Many small companies adopt the corporate form in order to shield their owners/shareholders/officers/employees from personal liability. It’s a well known risk management strategy for some individuals to avoid personal liability in certain situations.
For example, if the company performs unsatisfactory work, the wronged party may lack redress except when “extraordinary circumstances” allow that party to “pierce the corporate veil” and establish the corporation as the “alter ego” of the individuals. Absent alter ego, the company may simply default and its owner may start another business as a new limited liability company. This incorporate-default-repeat scenario may give unscrupulous entrepreneurs carte blanche to avoid responsibility for their misconduct so that wronged parties are never compensated for their damages.
Recognizing this injustice, the Court of Appeal in Michaelis v.
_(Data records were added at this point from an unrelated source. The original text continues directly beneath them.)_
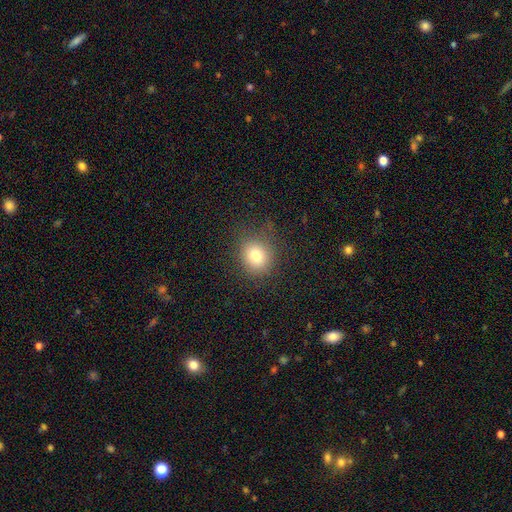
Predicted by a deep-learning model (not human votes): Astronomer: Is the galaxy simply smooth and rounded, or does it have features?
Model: smooth — 78%.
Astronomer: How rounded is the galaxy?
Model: round — 80%.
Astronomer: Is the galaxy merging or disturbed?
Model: none — 83%.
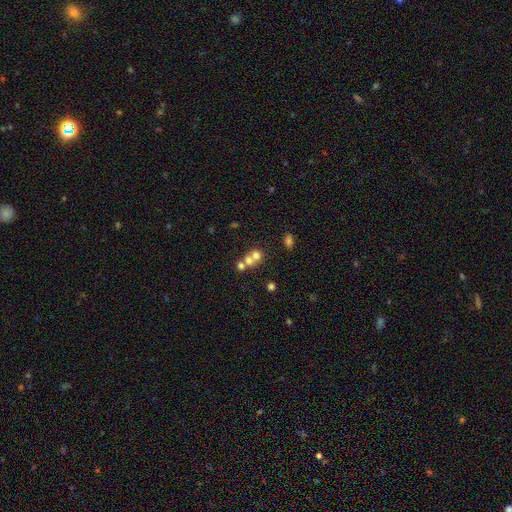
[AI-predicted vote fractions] Overall: smooth (63%). How rounded: round (76%). Merging: merger (60%; none 30%).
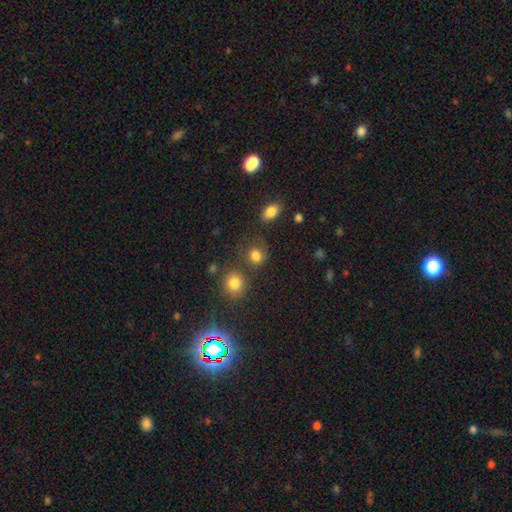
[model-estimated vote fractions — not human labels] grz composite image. It shows a smooth galaxy with no disk features (81%) that is round (70%). Merging: none (62%).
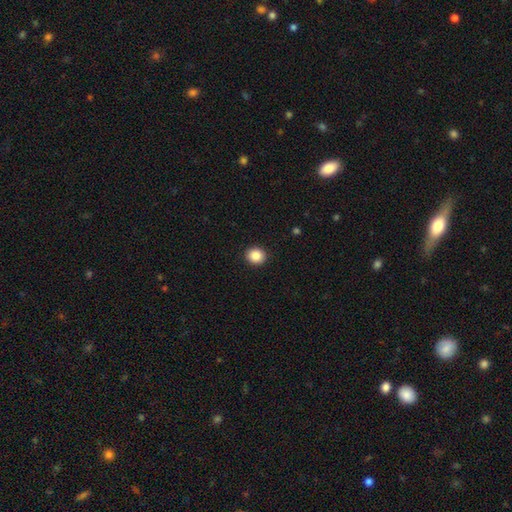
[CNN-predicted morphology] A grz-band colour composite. It shows a smooth galaxy with no disk features (86%) that is round (80%). Merging: none (93%).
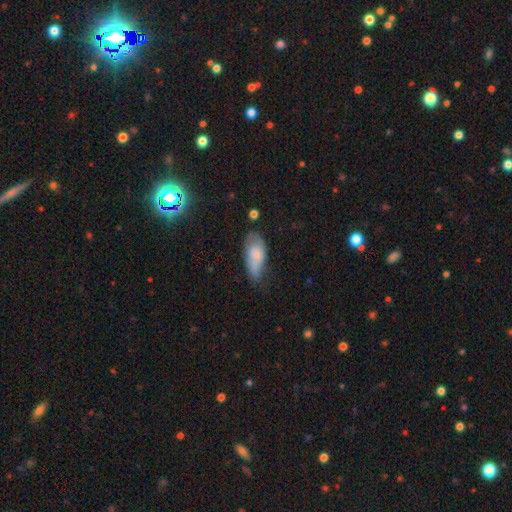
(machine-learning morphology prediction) Overall: smooth (68%). How rounded: in between (87%). Merging: none (43%; minor disturbance 39%).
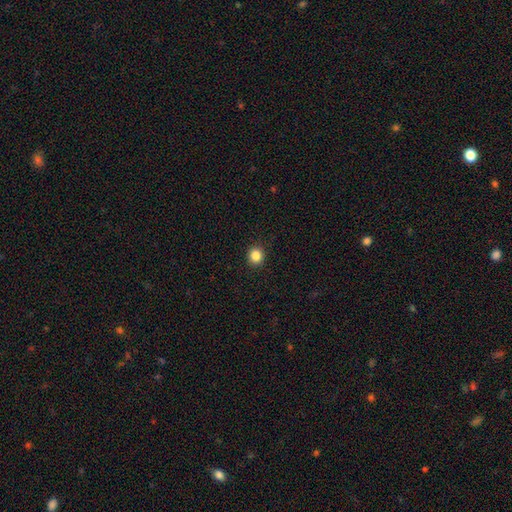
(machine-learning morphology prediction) The model was most divided on "smooth or featured": smooth: 86%, star or artifact: 11%, featured or disk: 4%. More confident: merging — none (92%); how rounded — round (89%).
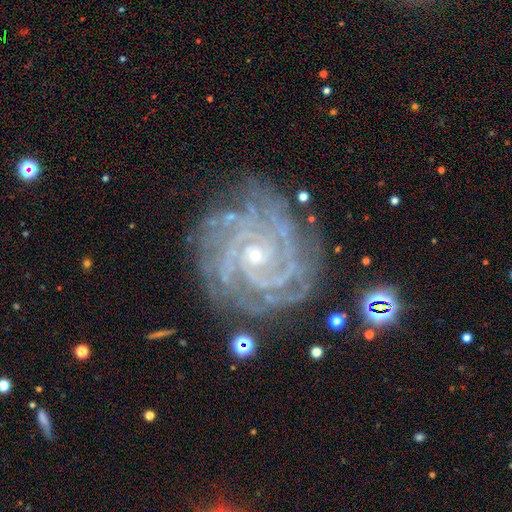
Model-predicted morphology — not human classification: Overall: featured or disk (92%). Edge-on disk: no (98%). Bar: no (75%). Spiral arms: yes (98%). Spiral arm count: 4 (26%; 3 22%). Spiral winding: tight (81%). Bulge size: small (83%). Merging: none (77%).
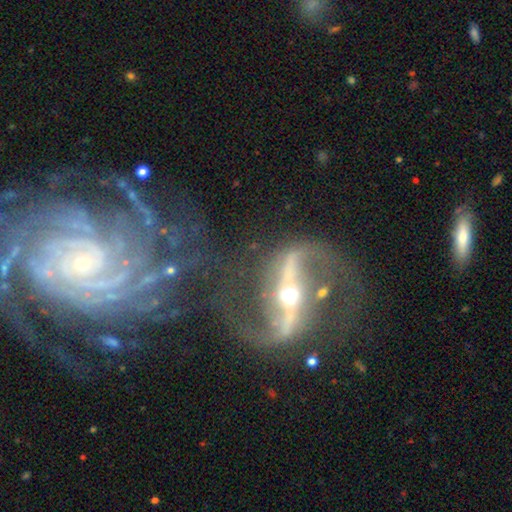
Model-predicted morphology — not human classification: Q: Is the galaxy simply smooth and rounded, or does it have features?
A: featured or disk — 90%.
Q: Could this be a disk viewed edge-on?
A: no — 92%.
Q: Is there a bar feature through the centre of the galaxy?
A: strong — 67%.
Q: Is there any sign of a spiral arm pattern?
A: yes — 97%.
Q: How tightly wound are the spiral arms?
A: loose — 56%.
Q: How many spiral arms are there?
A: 2 — 86%.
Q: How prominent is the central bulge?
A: small — 57%.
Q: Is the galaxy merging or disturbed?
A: none — 54%.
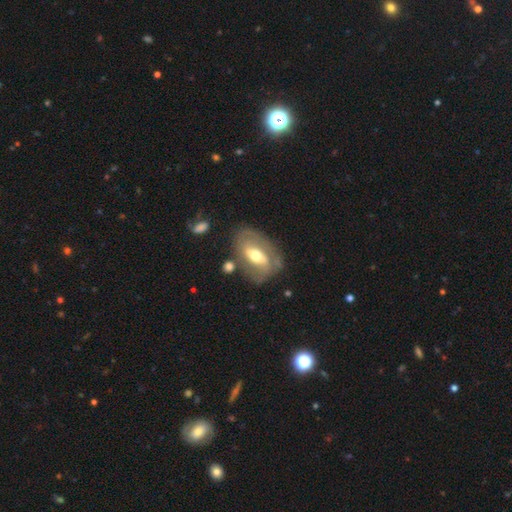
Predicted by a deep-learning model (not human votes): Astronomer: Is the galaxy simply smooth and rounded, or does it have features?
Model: featured or disk — 61%.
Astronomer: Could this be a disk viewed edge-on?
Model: no — 90%.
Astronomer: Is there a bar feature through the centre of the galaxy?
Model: weak — 36% (runner-up: strong, 34%).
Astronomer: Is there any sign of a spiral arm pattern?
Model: yes — 53% (runner-up: no, 47%).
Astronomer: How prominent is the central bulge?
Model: moderate — 69%.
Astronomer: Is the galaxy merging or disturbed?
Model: none — 63%.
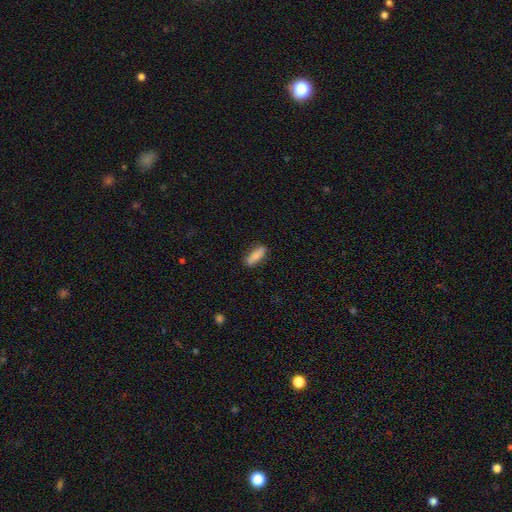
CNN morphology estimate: Smooth or featured?
  - smooth: 75% *
  - featured or disk: 19%
  - star or artifact: 6%
How rounded?
  - in between: 55% *
  - cigar-shaped: 42%
  - round: 3%
Merging?
  - none: 85% *
  - minor disturbance: 11%
  - major disturbance: 2%
  - merger: 1%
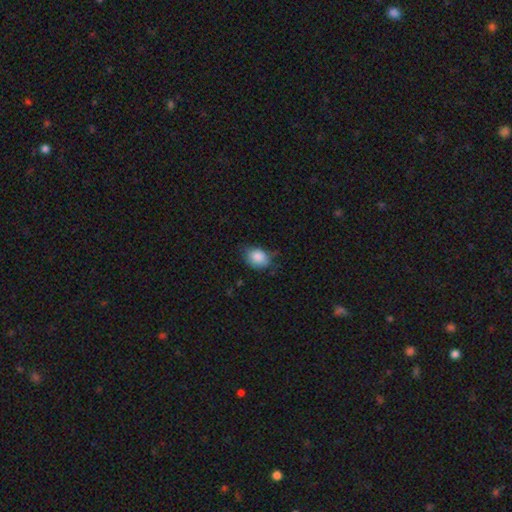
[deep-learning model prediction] Smooth or featured? Predicted: smooth (p=0.86). How rounded? Predicted: in between (p=0.69). Merging? Predicted: none (p=0.60).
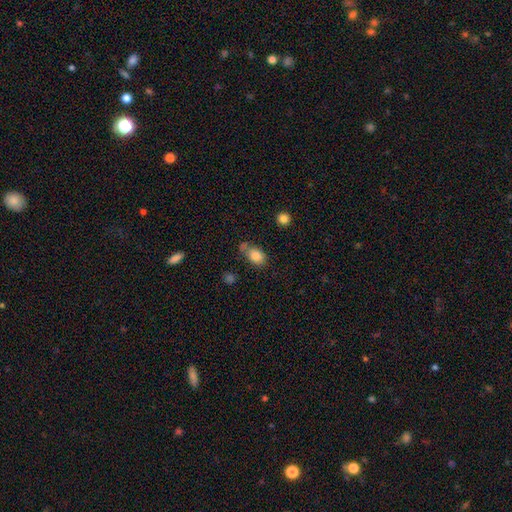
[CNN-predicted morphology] A smooth galaxy with no disk features (84%) that is in between round and cigar-shaped (72%).

Vote fractions:
- Smooth or featured? smooth: 84% / star or artifact: 9% / featured or disk: 7%
- How rounded? in between: 72% / round: 26% / cigar-shaped: 2%
- Merging? none: 53% / minor disturbance: 23% / merger: 16% / major disturbance: 8%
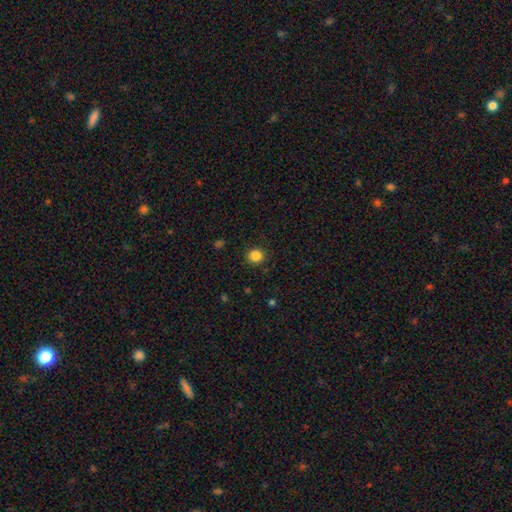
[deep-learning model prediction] smooth_or_featured: smooth (p=0.85) [alt: star or artifact p=0.11]
how_rounded: round (p=0.91) [alt: in between p=0.08]
merging: none (p=0.91) [alt: minor disturbance p=0.06]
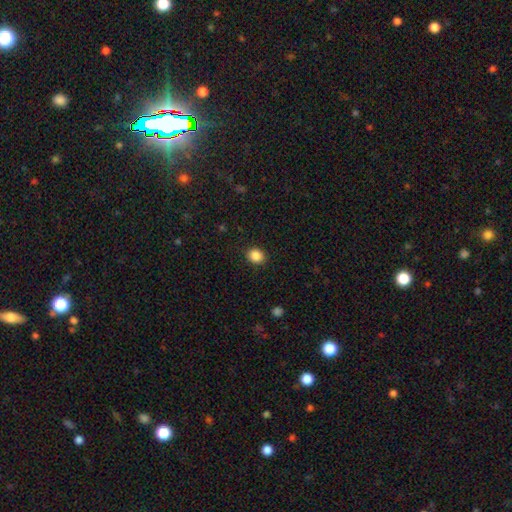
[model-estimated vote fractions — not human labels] A smooth galaxy with no disk features (87%) that is round (71%).

Vote fractions:
- Smooth or featured? smooth: 87% / star or artifact: 10% / featured or disk: 3%
- How rounded? round: 71% / in between: 28% / cigar-shaped: 1%
- Merging? none: 90% / minor disturbance: 7% / major disturbance: 2% / merger: 1%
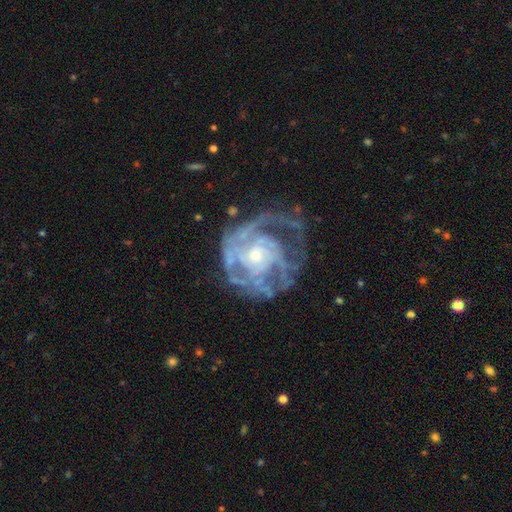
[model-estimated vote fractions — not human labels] featured or disk 85%, smooth 9%, star or artifact 7%. Down the decision tree: edge-on disk — no (98%); bar — no (78%); spiral arms — yes (86%); spiral arm count — can't tell (42%); spiral winding — tight (60%); bulge size — small (58%); merging — none (53%).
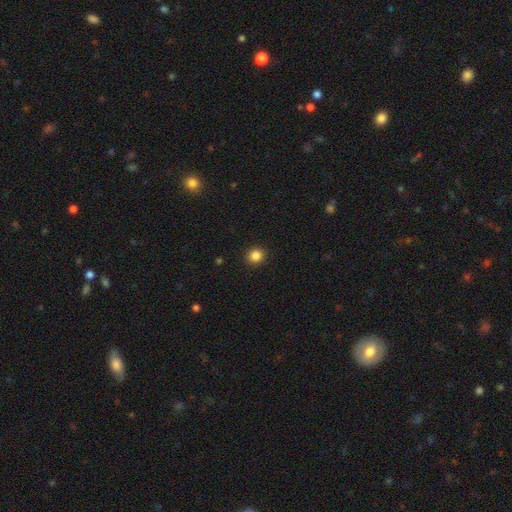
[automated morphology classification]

Benavides (1998) 61 Cal.App.4th 681, refused to shield a corporate contractor’s president from personal liability after negligent construction of a driveway. In addition to allowing a breach of contract claim against the corporation, the Court of Appeal held that the president was personally, jointly and severally liable because he personally bid and negotiated the project, and oversaw its construction. As articulated by the court, corporate agents may incur personal liability when they participate in, direct, or authorize their company’s bad acts. This is due to the general agency rule that an agent is liable for his own conduct and may subject his principal to liability under the doctrine of “respondeat superior.”
The Michaelis case was decided in 1998. Yet, so many seem to be unaware of it or the general principles expounded in it and in similar cases. Consequently, too many companies and their lawyers underestimate the risk in certain circumstances.
Recently, we represented a plaintiff in a trial wherein the court found the corporate defendant’s president directly liable under Michaelis, to the tune of over $400,000. Suffice it to say, he would have been well-advised to have managed his risk better.